= Francesco Canero Medici =

Italian diplomat

Francesco Canero Medici (1 June 1886 - 19 May 1946) was an Italian colonial official, who worked with Luigi Amedeo, Duke of the Abruzzi and Italo Balbo.

Medici was born in São Paulo, Brazil. His parents were Raffaele Gaetano Canero Medici and Rosina Tramontano.

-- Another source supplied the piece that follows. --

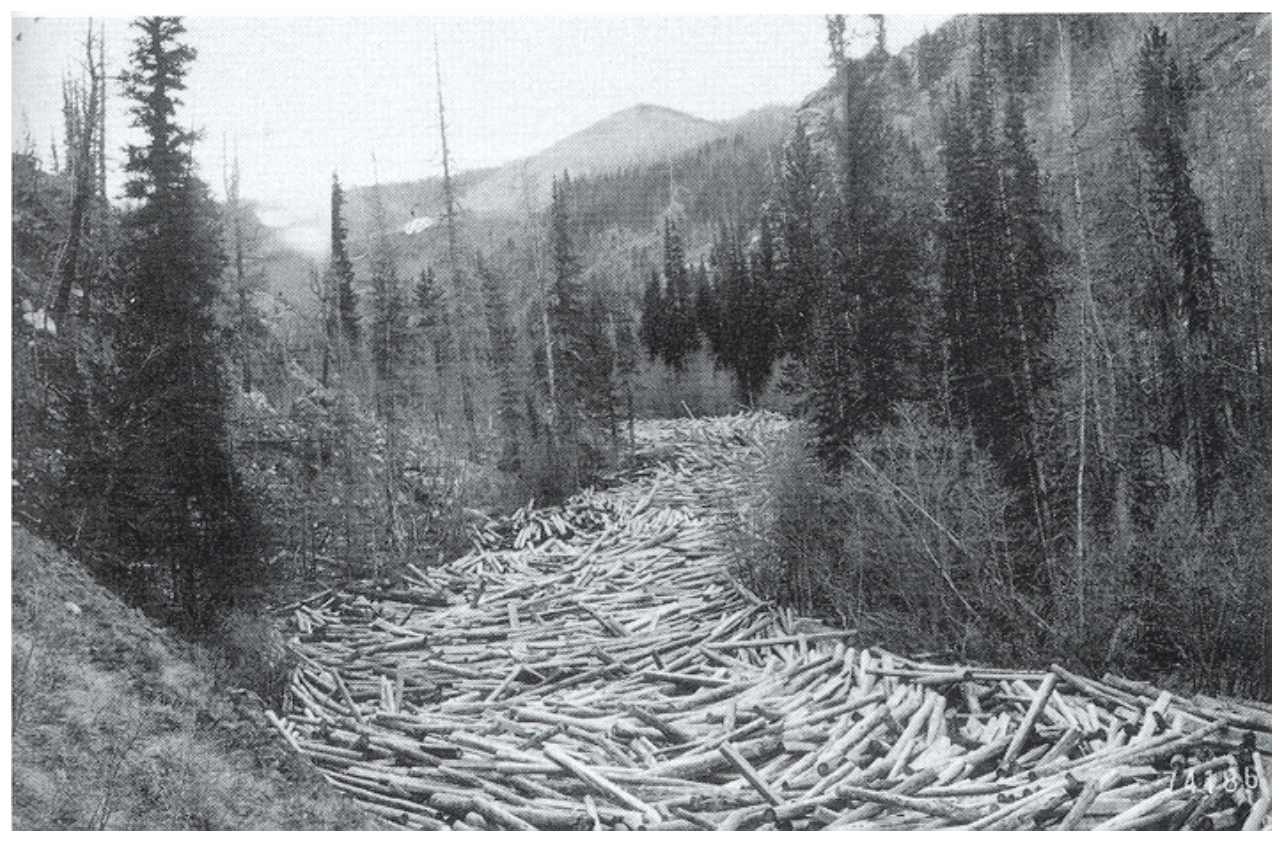
Fig. 5 . Ties and saw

He married Anna Amalia Ludovica Ullman (03-03-1891 – 17-06-1929) in 12-11-1922, and had two sons.
After Anna's death he married Eileen Alison Coutts (12-02-1901 – 05-04-1987) in 12-12-1936, widow of Reginald Mander (sept 1881 – 8-Mar-1932), with whom she had Reginald Nicholas Mander (1929).
Reginald married Jacqueline Valerie Faye Meyer (05-Mar-1933), daughter of Rollo John Oliver (15 March 1905 – 9 March 1991), known generally as 'Jack Meyer (educator and cricketer)' and Joyce Symons.

He was nominated as Governor of Addis Abeba in 1938 and served as such from 23 September to 1 January 1939. He was prefect of Tripoli between 1939 and 1941. Francesco and Eillen divorced in 1943, in Florence.

Medici died near Rome in 1946 and Eillen in Oxfordshire, UK, on 5 April 1987.